A continuación, de un golpe a la puerta de su cuarto se levantó de súbito, con sus manos temblorosas y el corazón agitado. No había escuchado nunca un estrépito de ese enfoque, calibre, tesitura, y menos en su casa. Nadie solía modificar su aburrida rutina, pero esta vez una voz masculina lo interceptó y vociferó con sorna.
—¡Eh, cabrón! —Abrió la puerta con levedad y acompañado de un libro pesado de King. Era su amigo de adolescencia.
—¿Usted?… ¿Usted de nuevo? —Titubeó con frivolidad y una ira incontenible.
—Pasaba a recordarle que su ex, la de la calle novena, duerme conmigo…
No terminó la frase cuando le asestó un puñetazo en medio de sus ojos, justo en su asquerosa e impúdica verruga. Tiró la puerta con cuatrocientos kilos de fuerza que la hizo desprenderse de su comodidad. Buscó su lecho y volvió a llorar. Lloraba desconsoladamente, con entusiasmo mórbido, afectado, reverso, como si aquellos lamentos los produjera un ser del más allá, pero de las oscuridades del averno.
Ahora ya no estaba sino en el inicio, en la calle dieciséis con sexta, cerca de la iglesia y al lado de la casa de la chica por la cual había deseado soñar, imaginar, recrear. Una puerta chirrió con fastidio, se abrió con lentitud, y se arrumó contra una pared de ladrillo. Estaba adentro sin caminar, como si una fuerza poderosa lo hubiera llevado a su destino incierto. «Esta vez no», se dijo, «no juego tus mierdas». Salió corriendo. Respiró. Estaba cansado, sediento y con hambre. Le rugía el estómago de una manera asombrosa, vibraba, temblaba y con unas ganas inconcebibles de lamerse la mano. Le picaba el cuerpo y proyectaba náuseas agudas, como si su cuerpo estuviera luchando por sacar algo que no había caído bien. Tosió una, dos, tres veces y escupió una bola de pelos del tamaño de su mano. Le dio asco y de nuevo las ganas inconcebibles de lamerse sus manos. Una voz y un regaño. Una mano que hacía señas molestas y una cara… ¡una cara mágica! Era la faz de ella, de su… ¿apreciada, de la susodicha? Lo era. Estaba ahí, en pijama, acostada y con el celular en las manos. ¿Leía? No. ¿Veía el celular? No. ¿Hablaba con alguien? No. Pero, ¿qué hacía? Pensaba. Presagiaba. Disimulaba. Asentía.
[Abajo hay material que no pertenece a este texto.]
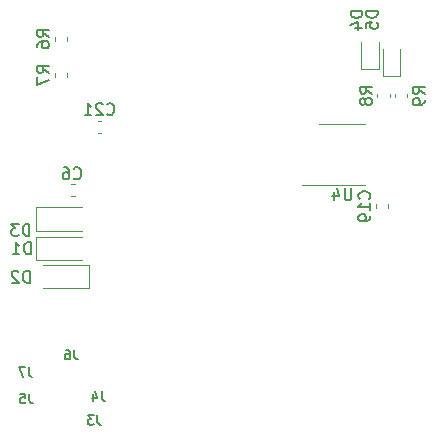
<source format=gbr>
G04 #@! TF.GenerationSoftware,KiCad,Pcbnew,5.1.4-1.fc30*
G04 #@! TF.CreationDate,2020-04-06T19:00:12+02:00*
G04 #@! TF.ProjectId,venom,76656e6f-6d2e-46b6-9963-61645f706362,rev?*
G04 #@! TF.SameCoordinates,Original*
G04 #@! TF.FileFunction,Legend,Bot*
G04 #@! TF.FilePolarity,Positive*
%FSLAX46Y46*%
G04 Gerber Fmt 4.6, Leading zero omitted, Abs format (unit mm)*
G04 Created by KiCad (PCBNEW 5.1.4-1.fc30) date 2020-04-06 19:00:12*
%MOMM*%
%LPD*%
G04 APERTURE LIST*
%ADD10C,0.120000*%
%ADD11C,0.150000*%
G04 APERTURE END LIST*
D10*
X148887221Y-118590000D02*
X149212779Y-118590000D01*
X148887221Y-117570000D02*
X149212779Y-117570000D01*
X145940000Y-124070000D02*
X145940000Y-122070000D01*
X145940000Y-122070000D02*
X149840000Y-122070000D01*
X145940000Y-124070000D02*
X149840000Y-124070000D01*
X150440000Y-124450000D02*
X146540000Y-124450000D01*
X150440000Y-126450000D02*
X146540000Y-126450000D01*
X150440000Y-124450000D02*
X150440000Y-126450000D01*
X145950000Y-121560000D02*
X145950000Y-119560000D01*
X145950000Y-119560000D02*
X149850000Y-119560000D01*
X145950000Y-121560000D02*
X149850000Y-121560000D01*
X148510000Y-105157221D02*
X148510000Y-105482779D01*
X147490000Y-105157221D02*
X147490000Y-105482779D01*
X147490000Y-108217221D02*
X147490000Y-108542779D01*
X148510000Y-108217221D02*
X148510000Y-108542779D01*
X174830000Y-109957221D02*
X174830000Y-110282779D01*
X175850000Y-109957221D02*
X175850000Y-110282779D01*
X177370000Y-109957221D02*
X177370000Y-110282779D01*
X176350000Y-109957221D02*
X176350000Y-110282779D01*
X168400000Y-117680000D02*
X173800000Y-117680000D01*
X169900000Y-112560000D02*
X173800000Y-112560000D01*
X174690000Y-119337221D02*
X174690000Y-119662779D01*
X175710000Y-119337221D02*
X175710000Y-119662779D01*
X173465000Y-107835000D02*
X173465000Y-105550000D01*
X174935000Y-107835000D02*
X173465000Y-107835000D01*
X174935000Y-105550000D02*
X174935000Y-107835000D01*
X176735000Y-106200000D02*
X176735000Y-108485000D01*
X176735000Y-108485000D02*
X175265000Y-108485000D01*
X175265000Y-108485000D02*
X175265000Y-106200000D01*
X151452779Y-112250000D02*
X151127221Y-112250000D01*
X151452779Y-113270000D02*
X151127221Y-113270000D01*
D11*
X149166666Y-131661904D02*
X149166666Y-132233333D01*
X149204761Y-132347619D01*
X149280952Y-132423809D01*
X149395238Y-132461904D01*
X149471428Y-132461904D01*
X148442857Y-131661904D02*
X148595238Y-131661904D01*
X148671428Y-131700000D01*
X148709523Y-131738095D01*
X148785714Y-131852380D01*
X148823809Y-132004761D01*
X148823809Y-132309523D01*
X148785714Y-132385714D01*
X148747619Y-132423809D01*
X148671428Y-132461904D01*
X148519047Y-132461904D01*
X148442857Y-132423809D01*
X148404761Y-132385714D01*
X148366666Y-132309523D01*
X148366666Y-132119047D01*
X148404761Y-132042857D01*
X148442857Y-132004761D01*
X148519047Y-131966666D01*
X148671428Y-131966666D01*
X148747619Y-132004761D01*
X148785714Y-132042857D01*
X148823809Y-132119047D01*
X151466666Y-135161904D02*
X151466666Y-135733333D01*
X151504761Y-135847619D01*
X151580952Y-135923809D01*
X151695238Y-135961904D01*
X151771428Y-135961904D01*
X150742857Y-135428571D02*
X150742857Y-135961904D01*
X150933333Y-135123809D02*
X151123809Y-135695238D01*
X150628571Y-135695238D01*
X145316666Y-133111904D02*
X145316666Y-133683333D01*
X145354761Y-133797619D01*
X145430952Y-133873809D01*
X145545238Y-133911904D01*
X145621428Y-133911904D01*
X145011904Y-133111904D02*
X144478571Y-133111904D01*
X144821428Y-133911904D01*
X145366666Y-135361904D02*
X145366666Y-135933333D01*
X145404761Y-136047619D01*
X145480952Y-136123809D01*
X145595238Y-136161904D01*
X145671428Y-136161904D01*
X144604761Y-135361904D02*
X144985714Y-135361904D01*
X145023809Y-135742857D01*
X144985714Y-135704761D01*
X144909523Y-135666666D01*
X144719047Y-135666666D01*
X144642857Y-135704761D01*
X144604761Y-135742857D01*
X144566666Y-135819047D01*
X144566666Y-136009523D01*
X144604761Y-136085714D01*
X144642857Y-136123809D01*
X144719047Y-136161904D01*
X144909523Y-136161904D01*
X144985714Y-136123809D01*
X145023809Y-136085714D01*
X151096666Y-137191904D02*
X151096666Y-137763333D01*
X151134761Y-137877619D01*
X151210952Y-137953809D01*
X151325238Y-137991904D01*
X151401428Y-137991904D01*
X150791904Y-137191904D02*
X150296666Y-137191904D01*
X150563333Y-137496666D01*
X150449047Y-137496666D01*
X150372857Y-137534761D01*
X150334761Y-137572857D01*
X150296666Y-137649047D01*
X150296666Y-137839523D01*
X150334761Y-137915714D01*
X150372857Y-137953809D01*
X150449047Y-137991904D01*
X150677619Y-137991904D01*
X150753809Y-137953809D01*
X150791904Y-137915714D01*
X149116666Y-117117142D02*
X149164285Y-117164761D01*
X149307142Y-117212380D01*
X149402380Y-117212380D01*
X149545238Y-117164761D01*
X149640476Y-117069523D01*
X149688095Y-116974285D01*
X149735714Y-116783809D01*
X149735714Y-116640952D01*
X149688095Y-116450476D01*
X149640476Y-116355238D01*
X149545238Y-116260000D01*
X149402380Y-116212380D01*
X149307142Y-116212380D01*
X149164285Y-116260000D01*
X149116666Y-116307619D01*
X148259523Y-116212380D02*
X148450000Y-116212380D01*
X148545238Y-116260000D01*
X148592857Y-116307619D01*
X148688095Y-116450476D01*
X148735714Y-116640952D01*
X148735714Y-117021904D01*
X148688095Y-117117142D01*
X148640476Y-117164761D01*
X148545238Y-117212380D01*
X148354761Y-117212380D01*
X148259523Y-117164761D01*
X148211904Y-117117142D01*
X148164285Y-117021904D01*
X148164285Y-116783809D01*
X148211904Y-116688571D01*
X148259523Y-116640952D01*
X148354761Y-116593333D01*
X148545238Y-116593333D01*
X148640476Y-116640952D01*
X148688095Y-116688571D01*
X148735714Y-116783809D01*
X145468095Y-123552380D02*
X145468095Y-122552380D01*
X145230000Y-122552380D01*
X145087142Y-122600000D01*
X144991904Y-122695238D01*
X144944285Y-122790476D01*
X144896666Y-122980952D01*
X144896666Y-123123809D01*
X144944285Y-123314285D01*
X144991904Y-123409523D01*
X145087142Y-123504761D01*
X145230000Y-123552380D01*
X145468095Y-123552380D01*
X143944285Y-123552380D02*
X144515714Y-123552380D01*
X144230000Y-123552380D02*
X144230000Y-122552380D01*
X144325238Y-122695238D01*
X144420476Y-122790476D01*
X144515714Y-122838095D01*
X145368095Y-125952380D02*
X145368095Y-124952380D01*
X145130000Y-124952380D01*
X144987142Y-125000000D01*
X144891904Y-125095238D01*
X144844285Y-125190476D01*
X144796666Y-125380952D01*
X144796666Y-125523809D01*
X144844285Y-125714285D01*
X144891904Y-125809523D01*
X144987142Y-125904761D01*
X145130000Y-125952380D01*
X145368095Y-125952380D01*
X144415714Y-125047619D02*
X144368095Y-125000000D01*
X144272857Y-124952380D01*
X144034761Y-124952380D01*
X143939523Y-125000000D01*
X143891904Y-125047619D01*
X143844285Y-125142857D01*
X143844285Y-125238095D01*
X143891904Y-125380952D01*
X144463333Y-125952380D01*
X143844285Y-125952380D01*
X145348095Y-121992380D02*
X145348095Y-120992380D01*
X145110000Y-120992380D01*
X144967142Y-121040000D01*
X144871904Y-121135238D01*
X144824285Y-121230476D01*
X144776666Y-121420952D01*
X144776666Y-121563809D01*
X144824285Y-121754285D01*
X144871904Y-121849523D01*
X144967142Y-121944761D01*
X145110000Y-121992380D01*
X145348095Y-121992380D01*
X144443333Y-120992380D02*
X143824285Y-120992380D01*
X144157619Y-121373333D01*
X144014761Y-121373333D01*
X143919523Y-121420952D01*
X143871904Y-121468571D01*
X143824285Y-121563809D01*
X143824285Y-121801904D01*
X143871904Y-121897142D01*
X143919523Y-121944761D01*
X144014761Y-121992380D01*
X144300476Y-121992380D01*
X144395714Y-121944761D01*
X144443333Y-121897142D01*
X147022380Y-105153333D02*
X146546190Y-104820000D01*
X147022380Y-104581904D02*
X146022380Y-104581904D01*
X146022380Y-104962857D01*
X146070000Y-105058095D01*
X146117619Y-105105714D01*
X146212857Y-105153333D01*
X146355714Y-105153333D01*
X146450952Y-105105714D01*
X146498571Y-105058095D01*
X146546190Y-104962857D01*
X146546190Y-104581904D01*
X146022380Y-106010476D02*
X146022380Y-105820000D01*
X146070000Y-105724761D01*
X146117619Y-105677142D01*
X146260476Y-105581904D01*
X146450952Y-105534285D01*
X146831904Y-105534285D01*
X146927142Y-105581904D01*
X146974761Y-105629523D01*
X147022380Y-105724761D01*
X147022380Y-105915238D01*
X146974761Y-106010476D01*
X146927142Y-106058095D01*
X146831904Y-106105714D01*
X146593809Y-106105714D01*
X146498571Y-106058095D01*
X146450952Y-106010476D01*
X146403333Y-105915238D01*
X146403333Y-105724761D01*
X146450952Y-105629523D01*
X146498571Y-105581904D01*
X146593809Y-105534285D01*
X147022380Y-108213333D02*
X146546190Y-107880000D01*
X147022380Y-107641904D02*
X146022380Y-107641904D01*
X146022380Y-108022857D01*
X146070000Y-108118095D01*
X146117619Y-108165714D01*
X146212857Y-108213333D01*
X146355714Y-108213333D01*
X146450952Y-108165714D01*
X146498571Y-108118095D01*
X146546190Y-108022857D01*
X146546190Y-107641904D01*
X146022380Y-108546666D02*
X146022380Y-109213333D01*
X147022380Y-108784761D01*
X174362380Y-109953333D02*
X173886190Y-109620000D01*
X174362380Y-109381904D02*
X173362380Y-109381904D01*
X173362380Y-109762857D01*
X173410000Y-109858095D01*
X173457619Y-109905714D01*
X173552857Y-109953333D01*
X173695714Y-109953333D01*
X173790952Y-109905714D01*
X173838571Y-109858095D01*
X173886190Y-109762857D01*
X173886190Y-109381904D01*
X173790952Y-110524761D02*
X173743333Y-110429523D01*
X173695714Y-110381904D01*
X173600476Y-110334285D01*
X173552857Y-110334285D01*
X173457619Y-110381904D01*
X173410000Y-110429523D01*
X173362380Y-110524761D01*
X173362380Y-110715238D01*
X173410000Y-110810476D01*
X173457619Y-110858095D01*
X173552857Y-110905714D01*
X173600476Y-110905714D01*
X173695714Y-110858095D01*
X173743333Y-110810476D01*
X173790952Y-110715238D01*
X173790952Y-110524761D01*
X173838571Y-110429523D01*
X173886190Y-110381904D01*
X173981428Y-110334285D01*
X174171904Y-110334285D01*
X174267142Y-110381904D01*
X174314761Y-110429523D01*
X174362380Y-110524761D01*
X174362380Y-110715238D01*
X174314761Y-110810476D01*
X174267142Y-110858095D01*
X174171904Y-110905714D01*
X173981428Y-110905714D01*
X173886190Y-110858095D01*
X173838571Y-110810476D01*
X173790952Y-110715238D01*
X178812380Y-109983333D02*
X178336190Y-109650000D01*
X178812380Y-109411904D02*
X177812380Y-109411904D01*
X177812380Y-109792857D01*
X177860000Y-109888095D01*
X177907619Y-109935714D01*
X178002857Y-109983333D01*
X178145714Y-109983333D01*
X178240952Y-109935714D01*
X178288571Y-109888095D01*
X178336190Y-109792857D01*
X178336190Y-109411904D01*
X178812380Y-110459523D02*
X178812380Y-110650000D01*
X178764761Y-110745238D01*
X178717142Y-110792857D01*
X178574285Y-110888095D01*
X178383809Y-110935714D01*
X178002857Y-110935714D01*
X177907619Y-110888095D01*
X177860000Y-110840476D01*
X177812380Y-110745238D01*
X177812380Y-110554761D01*
X177860000Y-110459523D01*
X177907619Y-110411904D01*
X178002857Y-110364285D01*
X178240952Y-110364285D01*
X178336190Y-110411904D01*
X178383809Y-110459523D01*
X178431428Y-110554761D01*
X178431428Y-110745238D01*
X178383809Y-110840476D01*
X178336190Y-110888095D01*
X178240952Y-110935714D01*
X172611904Y-117972380D02*
X172611904Y-118781904D01*
X172564285Y-118877142D01*
X172516666Y-118924761D01*
X172421428Y-118972380D01*
X172230952Y-118972380D01*
X172135714Y-118924761D01*
X172088095Y-118877142D01*
X172040476Y-118781904D01*
X172040476Y-117972380D01*
X171135714Y-118305714D02*
X171135714Y-118972380D01*
X171373809Y-117924761D02*
X171611904Y-118639047D01*
X170992857Y-118639047D01*
X174127142Y-118857142D02*
X174174761Y-118809523D01*
X174222380Y-118666666D01*
X174222380Y-118571428D01*
X174174761Y-118428571D01*
X174079523Y-118333333D01*
X173984285Y-118285714D01*
X173793809Y-118238095D01*
X173650952Y-118238095D01*
X173460476Y-118285714D01*
X173365238Y-118333333D01*
X173270000Y-118428571D01*
X173222380Y-118571428D01*
X173222380Y-118666666D01*
X173270000Y-118809523D01*
X173317619Y-118857142D01*
X174222380Y-119809523D02*
X174222380Y-119238095D01*
X174222380Y-119523809D02*
X173222380Y-119523809D01*
X173365238Y-119428571D01*
X173460476Y-119333333D01*
X173508095Y-119238095D01*
X174222380Y-120285714D02*
X174222380Y-120476190D01*
X174174761Y-120571428D01*
X174127142Y-120619047D01*
X173984285Y-120714285D01*
X173793809Y-120761904D01*
X173412857Y-120761904D01*
X173317619Y-120714285D01*
X173270000Y-120666666D01*
X173222380Y-120571428D01*
X173222380Y-120380952D01*
X173270000Y-120285714D01*
X173317619Y-120238095D01*
X173412857Y-120190476D01*
X173650952Y-120190476D01*
X173746190Y-120238095D01*
X173793809Y-120285714D01*
X173841428Y-120380952D01*
X173841428Y-120571428D01*
X173793809Y-120666666D01*
X173746190Y-120714285D01*
X173650952Y-120761904D01*
X173552380Y-102961904D02*
X172552380Y-102961904D01*
X172552380Y-103200000D01*
X172600000Y-103342857D01*
X172695238Y-103438095D01*
X172790476Y-103485714D01*
X172980952Y-103533333D01*
X173123809Y-103533333D01*
X173314285Y-103485714D01*
X173409523Y-103438095D01*
X173504761Y-103342857D01*
X173552380Y-103200000D01*
X173552380Y-102961904D01*
X172885714Y-104390476D02*
X173552380Y-104390476D01*
X172504761Y-104152380D02*
X173219047Y-103914285D01*
X173219047Y-104533333D01*
X174852380Y-102961904D02*
X173852380Y-102961904D01*
X173852380Y-103200000D01*
X173900000Y-103342857D01*
X173995238Y-103438095D01*
X174090476Y-103485714D01*
X174280952Y-103533333D01*
X174423809Y-103533333D01*
X174614285Y-103485714D01*
X174709523Y-103438095D01*
X174804761Y-103342857D01*
X174852380Y-103200000D01*
X174852380Y-102961904D01*
X173852380Y-104438095D02*
X173852380Y-103961904D01*
X174328571Y-103914285D01*
X174280952Y-103961904D01*
X174233333Y-104057142D01*
X174233333Y-104295238D01*
X174280952Y-104390476D01*
X174328571Y-104438095D01*
X174423809Y-104485714D01*
X174661904Y-104485714D01*
X174757142Y-104438095D01*
X174804761Y-104390476D01*
X174852380Y-104295238D01*
X174852380Y-104057142D01*
X174804761Y-103961904D01*
X174757142Y-103914285D01*
X151932857Y-111687142D02*
X151980476Y-111734761D01*
X152123333Y-111782380D01*
X152218571Y-111782380D01*
X152361428Y-111734761D01*
X152456666Y-111639523D01*
X152504285Y-111544285D01*
X152551904Y-111353809D01*
X152551904Y-111210952D01*
X152504285Y-111020476D01*
X152456666Y-110925238D01*
X152361428Y-110830000D01*
X152218571Y-110782380D01*
X152123333Y-110782380D01*
X151980476Y-110830000D01*
X151932857Y-110877619D01*
X151551904Y-110877619D02*
X151504285Y-110830000D01*
X151409047Y-110782380D01*
X151170952Y-110782380D01*
X151075714Y-110830000D01*
X151028095Y-110877619D01*
X150980476Y-110972857D01*
X150980476Y-111068095D01*
X151028095Y-111210952D01*
X151599523Y-111782380D01*
X150980476Y-111782380D01*
X150028095Y-111782380D02*
X150599523Y-111782380D01*
X150313809Y-111782380D02*
X150313809Y-110782380D01*
X150409047Y-110925238D01*
X150504285Y-111020476D01*
X150599523Y-111068095D01*
M02*

</source>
«Eso es», se dijo. Ella lo miró de soslayo y acercó sus manos tersas, suaves y sedosas por la barriguita del peludo. «Está actuando», cantó. «Sí, eso es. Me quiere hablar» y soltó un berrido, un maullido de consentimiento.
Entretanto, volvió a tomar su celular y se decidió: desbloqueó el aparato, escribió algo, pulsó la tecla «enviar» y suspiró con ansiedad. Él suspiró también y sintió una vorágine que lo engullía, que lo desintegraba, que lo aspiraba hacia… hacia su cuarto, hacia su casa.
Su gato le lamía los labios y el ronroneo se ubicó cerca de su pecho, en su corazón. En ese instante de sueños lúcidos y despertares sorpresivos, una notificación iluminó la pantalla de su celular. Apresuró el paso, encendió la pantalla con su huella y resbaló su dedo en la única notificación que tenía… era ella.